У какаих колоколов Петр I просил прощение
Если тело может быть храмом, то храм – телом. В таком случае, его языком будет колокол – огромный, но тончайший музыкальный инструмент, обладающий неповторимым звучанием. Когда же над храмом сгущаются тучи, то колокола меняют звучание, переговариваются между собой, становятся живыми и начинают вести себя по-иному.
Древние источники сохранили множество чудесных случаев таинственного колокольного звона, который разливался над монастырями и городами якобы сам собой. О нем сообщалось и в народных сказаниях об Иване Грозном и Марии Нагой.
А в одной летописи говорилось, будто перед московским завоеванием Новгорода в Хутынском монастыре «корсунские колокола сами о себе зазвониша». Известен также случай, когда от «бесчинствований» Грозного, как говорил летописец, «в ты поры на Москве колокол благовестник напрасно отпаде».
Во всех этих случаях происшествия с колоколами были связаны с какими-то историческими событиями, колокола становились своего рода гласом всевышнего, который через них выражал своё отношение к происходящему.
Одним из самых известных чудес с колоколами является чудо Троице-Сергиева монастыря, случившееся в 1701 году. Очевидец утверждает, что в это время он был в Троице-Сергиевом монастыре и услышал про петровский указ о сборе колоколов на литье пушек. Власти монастыря, конечно, противиться государю не смогли и старались его приказ исполнить. Однако воспротивились приказу сами колокола.
Сначала исчез старинный колокол, приготовленный к отсылке в Москву. Другой же, когда его хотели разбить, ударам молота не поддался и гудел аж трое суток.
Еще два колокола, «братевники именуемы», никак не снимались с крючьев, а потом сами пали, обломав стены. Тот же пропавший чудесным образом древний колокол был через время отыскан в довольно неожиданном месте: его нашли в пруду за монастырем, когда монахи кололи там лёд для монастырских погребов.
Как известно, после нарвского поражения в 1700 году Петр I издал указ собирать с монастырей колокольную медь для литья пушек, чтобы компенсировать потери затонувшей под Нарвой артиллерии. От каждого монастыря было потребно по одной четверти от общего веса всех колоколов.
Когда же государю доложили о напасти с колоколами Троице-Сергиева монастыря, тот сразу прибыл в монастырь и стал просить прощения у чудотворца за свой приказ.
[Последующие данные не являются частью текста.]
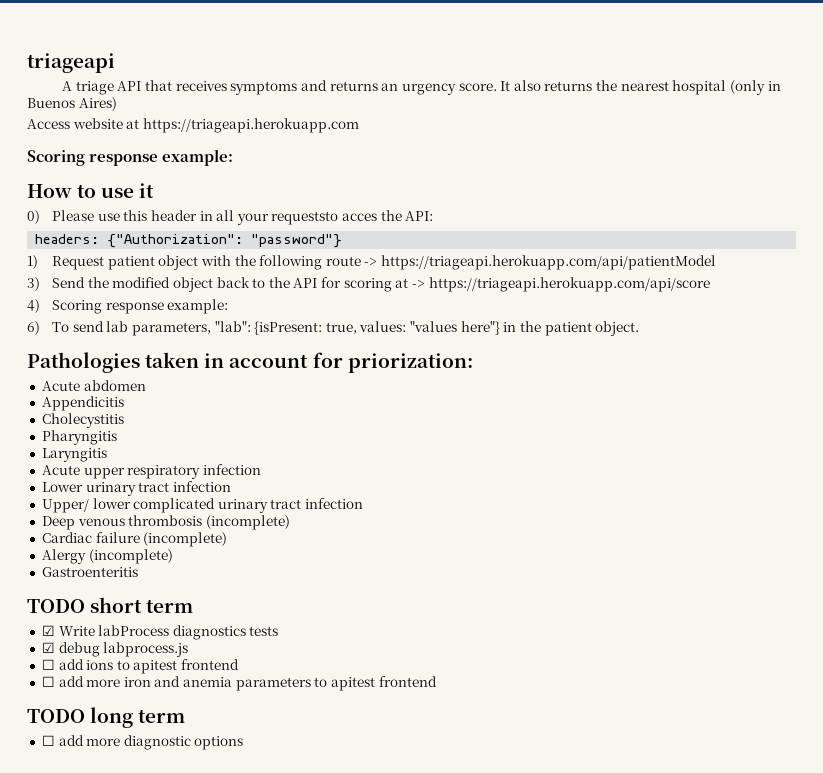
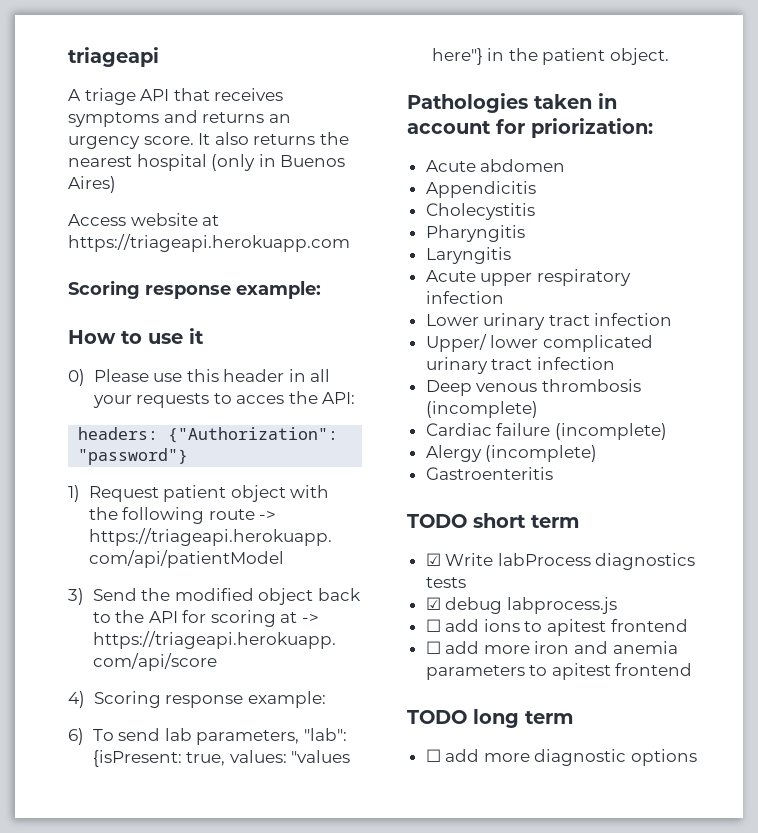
[271,211,339,225] requeststo -> [136,393,232,408] requests to

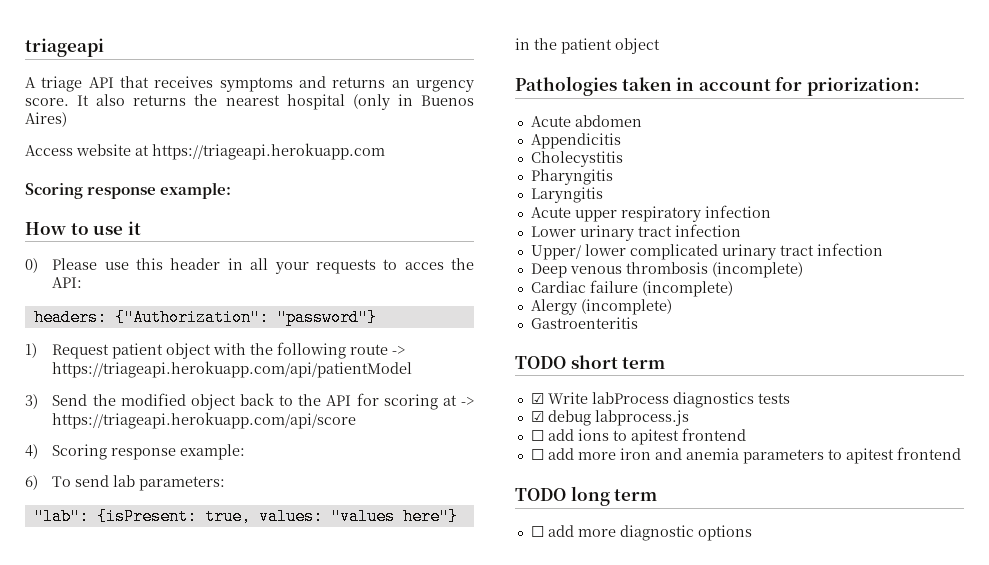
[196,730,300,745] parameters, -> [139,476,226,491] parameters: //
(483, 56) none -> (458, 516) //
[609,48,669,65] object. -> [615,38,660,54] object

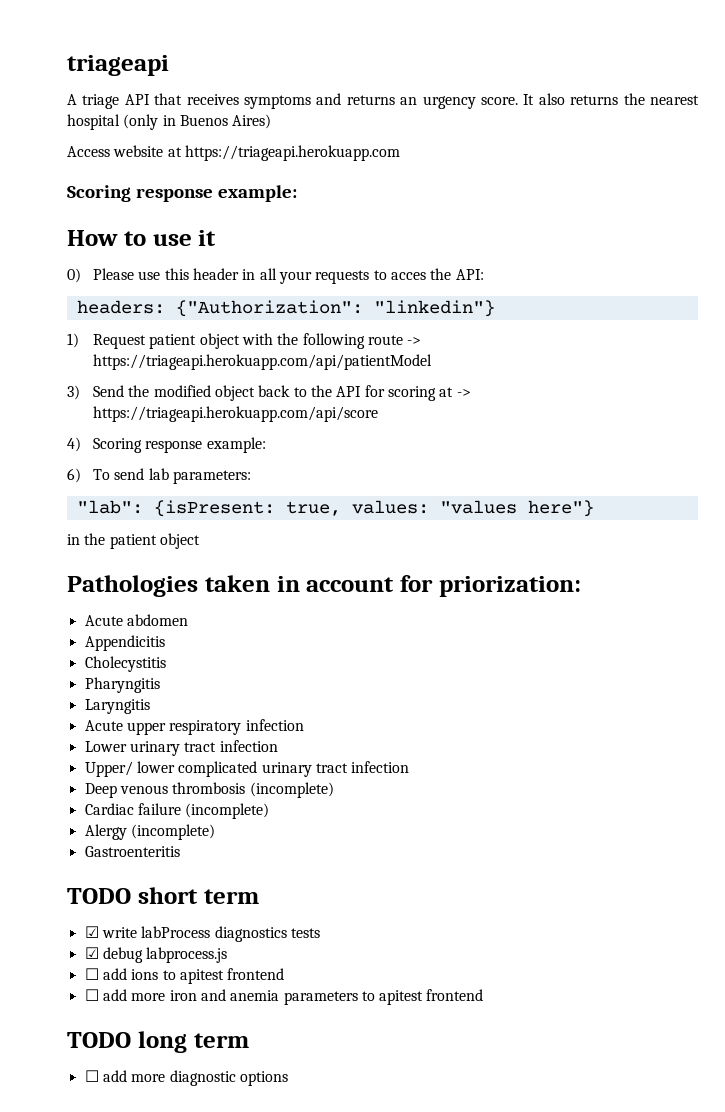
[276,309,377,326] "password"} -> [373,300,495,317] "linkedin"}
[547,392,588,404] Write -> [101,927,137,938] write

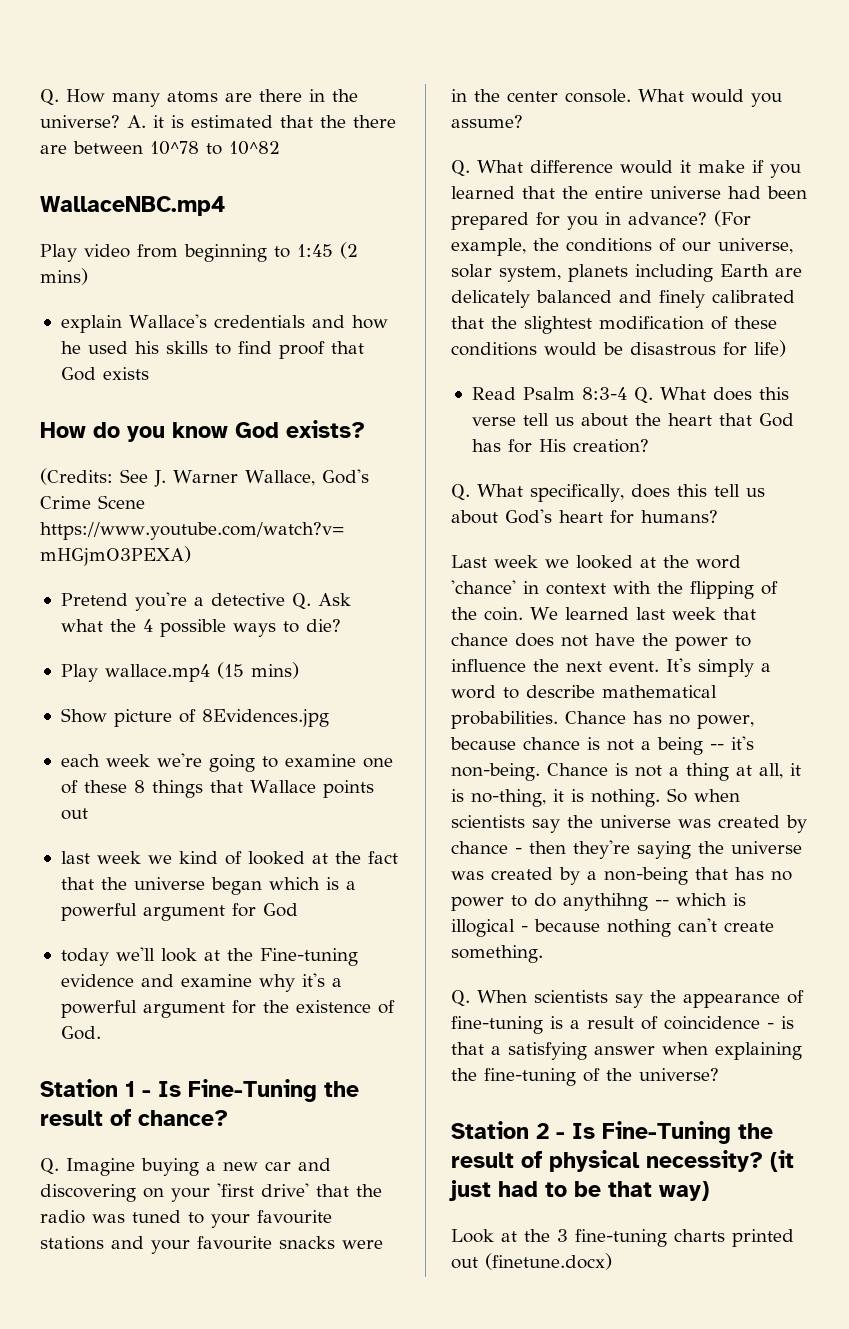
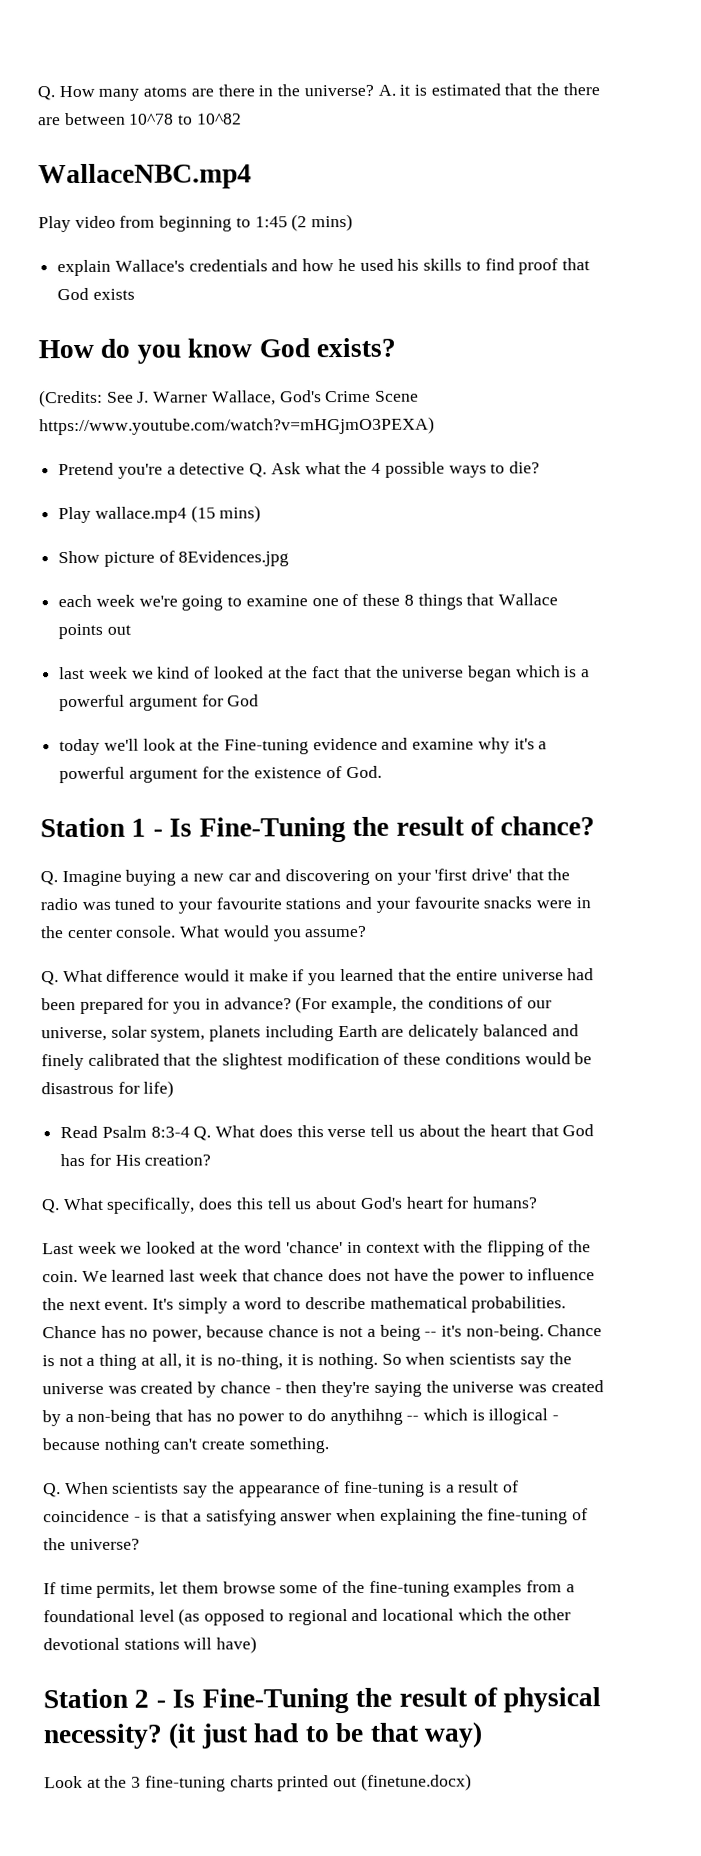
(719, 1074) none -> [43,1580,575,1598] [43,1608,572,1626] [43,1636,258,1654] // If time permits, let them browse some of the fine-tuning examples from a foundational level (as opposed to regional and locational which the other devotional stations will have)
Учитывая нрав Петра I, это было необычайным шагом с его стороны. Вообще, между государем и Троице-Сергиевом монастырем были особые отношения. Судя по некоторым данным, Петру всегда приходилось считаться с обителью. Например, есть сведения, что монастырь пытался уклониться от сбора денег на корабельное строительство в 1698 г. По другим данным, монастырь всё же внес 7000 рублей на корабельное строение (для сравнения, от Углича тогда поступило 86 рублей 31 алтын). Легендами окружено и пребывание государя в лавре. По одной из них Петр I забирался на Красную башню и целился с неё в уток, от чего она потом стала называться Уточьей.
Возможно, всё это относится, скорее, к мифотворчеству, однако все эти сообщения восходят именно к тому дню, когда Петр, взбудораженный колокольными знамениями, приехал в лавру на поклон Сергию. Когда же колокола из лавры прибыли в Москву, оказалось, что один из них был лит в 1427 году ещё при великом князе Василии Васильевиче. Сам Петр для переплавки брать его не стал, а повелел вернуть на место и беречь как зеницу ока, что тоже можно рассматривать как необычайный жест. Впрочем, он был далеко не безвозмездный: взамен монастырь обязался в ускоренном режиме выполнить военный заказ по изготовлению транспортных средств для перевозки артиллерийских орудий. Именно благодаря этой истории можно говорить, что не только колокольной медью, но и изготовлением «артиллерийских припасов» Троице-Сергиев монастырь принимал участие в Северной войне.
Интересна и судьба этого старого колокола, который, противясь переплавке, сокрылся в водах пруда. Назад в Троицкую лавру он не поехал, его отвезли в Троицкое подворье в Московском Кремле, где через некоторое время он пострадает при пожаре. Тогда Петр I издаст указ о переплавке его в новый для обители Сергия и Никона Радонежских. Вес его составил 161 пуд (2,6 тыс. кг.), а прозвище ему дали Баран (весьма тонкий намек!). Но и он вскоре был разбит и пошел на литье лаврского Царь-колокола.
Благополучно закончился и эпизод с «колоколами-братевниками». Отправленные на московский Пушечный двор, в литье пушек они не пошли, потому что… медь оказалась слишком жестка. Вообще, далеко не все привезенные в Москву колокола тогда пошли на военное дело. Так что в реальности многие колокола могли уцелеть уже в Москве (конечно, не без доли чудесного вмешательства).